• EXERCISE BRIEF: Copy the lines word for word, from the line containing "háromkilós, ép ágyúgolyót" through the last line, with both ends included.
*** ENTRIES SUPPLIED Section Begins ***
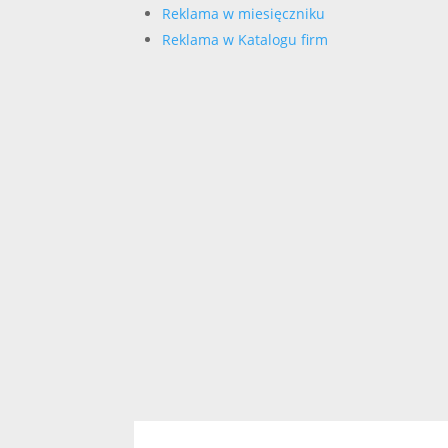
Reklama w miesięczniku
Reklama w Katalogu firm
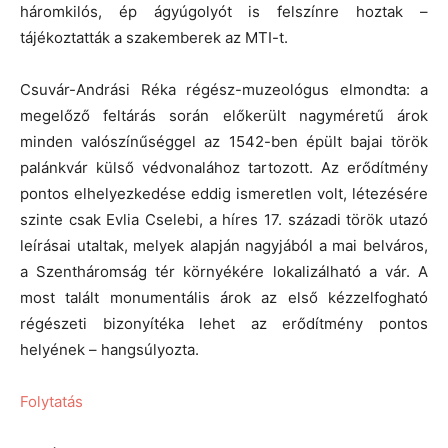
háromkilós, ép ágyúgolyót is felszínre hoztak –
tájékoztatták a szakemberek az MTI-t.
Csuvár-Andrási Réka régész-muzeológus elmondta: a
megelőző feltárás során előkerült nagyméretű árok
minden valószínűséggel az 1542-ben épült bajai török
palánkvár külső védvonalához tartozott. Az erődítmény
pontos elhelyezkedése eddig ismeretlen volt, létezésére
szinte csak Evlia Cselebi, a híres 17. századi török utazó
leírásai utaltak, melyek alapján nagyjából a mai belváros,
a Szentháromság tér környékére lokalizálható a vár. A
most talált monumentális árok az első kézzelfogható
régészeti bizonyítéka lehet az erődítmény pontos
helyének – hangsúlyozta.
Folytatás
*** ENTRIES SUPPLIED Section Ends ***
• SOLVED EXERCISE:
háromkilós, ép ágyúgolyót is felszínre hoztak –
tájékoztatták a szakemberek az MTI-t.
Csuvár-Andrási Réka régész-muzeológus elmondta: a
megelőző feltárás során előkerült nagyméretű árok
minden valószínűséggel az 1542-ben épült bajai török
palánkvár külső védvonalához tartozott. Az erődítmény
pontos elhelyezkedése eddig ismeretlen volt, létezésére
szinte csak Evlia Cselebi, a híres 17. századi török utazó
leírásai utaltak, melyek alapján nagyjából a mai belváros,
a Szentháromság tér környékére lokalizálható a vár. A
most talált monumentális árok az első kézzelfogható
régészeti bizonyítéka lehet az erődítmény pontos
helyének – hangsúlyozta.
Folytatás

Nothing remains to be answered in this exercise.